= EXERCISE DIRECTIONS =
Work through the material beneath and count the lines that include "wire"; the answer is that number alone.

-------- PROVIDED MATERIAL --------

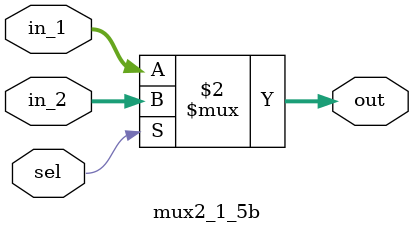
<source format=v>
module mux2_1_5b(
input  wire [4:0] in_1, 
input  wire [4:0] in_2,
input  wire         sel,
output wire [4:0] out);
  
assign out = (sel == 1'b0)? in_1:in_2 ;
  
  
endmodule


</source>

--------

= WRITTEN RESPONSE =
4